OPINIÓN

El lento conteo... Ojalá que sirva

jueves, 05 de julio del 2012

De acuerdo con la página electrónica del Instituto Federal Electoral, el cómputo de votos en los 300 distritos electorales del país podría tomar hasta la mañana del próximo sábado. El avance que hasta el cierre de la presente edición registraba dicho proceso hace sospechar que podría consumirse el plazo previsto para el mismo.

Sería la primera ocasión en la cual el cómputo distrital agotara el tiempo contemplado en los procedimientos para su realización, pues hasta ahora -salvo la excepción de 2006- los cómputos distritales de la elección federal habían sido poco más que un trámite.

Y no es que no hubiera rigor en la realización de los mismos, sino que las reglas y el ánimo de los contendientes permitían que el proceso se desahogara en un lapso breve, procediendo a la entrega de las constancias de mayoría, por regla general, el mismo día de los cómputos.

En esta ocasión, más de la mitad de los votos de cada una de las tres elecciones -Presidente, diputados y senadores- serán objeto de recuento en los consejos distritales del país, lo cual hará mucho más lento el proceso para definir las cifras finales de los comicios del domingo pasado.

Pero dicho recuento corresponde tan sólo a las nuevas reglas del proceso electoral, que ordenan el recuento de los sufragios en caso de que las diferencias entre el primero y el segundo lugar sean muy pequeñas o que el número de votos nulos sea demasiado grande.

Queda fuera de este recuento, la exigencia de la coalición de izquierda, encabezada por Andrés Manuel López Obrador, de que sean recontados la totalidad de los votos emitidos el domingo pasado.

Está bien que desde los mismos cómputos distritales se lleve a cabo este ejercicio.
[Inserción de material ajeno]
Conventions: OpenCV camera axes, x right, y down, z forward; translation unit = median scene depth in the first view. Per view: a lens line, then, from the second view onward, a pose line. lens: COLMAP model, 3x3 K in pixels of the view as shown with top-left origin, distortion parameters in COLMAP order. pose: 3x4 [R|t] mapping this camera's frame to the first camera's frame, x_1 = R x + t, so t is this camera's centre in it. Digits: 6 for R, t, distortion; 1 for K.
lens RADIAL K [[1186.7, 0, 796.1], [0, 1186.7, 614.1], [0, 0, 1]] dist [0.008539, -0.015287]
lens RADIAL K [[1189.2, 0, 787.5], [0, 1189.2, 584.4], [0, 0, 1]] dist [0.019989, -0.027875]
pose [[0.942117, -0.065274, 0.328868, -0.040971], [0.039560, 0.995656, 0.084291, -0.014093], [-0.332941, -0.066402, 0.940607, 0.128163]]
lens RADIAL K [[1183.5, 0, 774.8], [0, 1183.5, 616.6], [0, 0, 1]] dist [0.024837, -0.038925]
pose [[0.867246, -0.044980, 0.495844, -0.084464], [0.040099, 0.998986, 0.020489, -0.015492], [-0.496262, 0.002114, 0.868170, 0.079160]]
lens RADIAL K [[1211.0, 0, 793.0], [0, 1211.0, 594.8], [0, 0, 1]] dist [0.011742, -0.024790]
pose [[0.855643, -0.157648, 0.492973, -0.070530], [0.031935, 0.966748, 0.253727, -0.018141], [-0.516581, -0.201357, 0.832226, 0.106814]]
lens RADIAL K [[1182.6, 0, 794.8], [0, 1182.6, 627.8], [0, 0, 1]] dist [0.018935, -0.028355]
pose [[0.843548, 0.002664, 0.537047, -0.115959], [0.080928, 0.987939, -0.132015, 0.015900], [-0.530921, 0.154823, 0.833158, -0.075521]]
La reapertura y recuento de más de la mitad de los paquetes electorales dará certidumbre en torno a las cifras preliminares y el conteo rápido que el IFE realizó para determinar los márgenes de votación a favor de cada uno de los candidatos presidenciales.

Pero el ejercicio solamente servirá si los actores políticos se comprometen con el resultado del proceso, es decir, si asumen una posición democrática que implique respetar el resultado del ejercicio, independientemente de si les es favorable o no.

Si no existe tal compromiso, la inversión de miles horas de esfuerzo de parte de miles de individuos no tendrá sentido y sería lo mismo que no se hiciera o que se simulara realizar el ejercicio.

Esperemos que al final este proceso termine valiendo la pena. El país lo merece y los actores políticos se lo deben a los ciudadanos. Invertimos demasiados recursos en ellos como para que terminen defraudándonos, una vez más, con su falta de honestidad.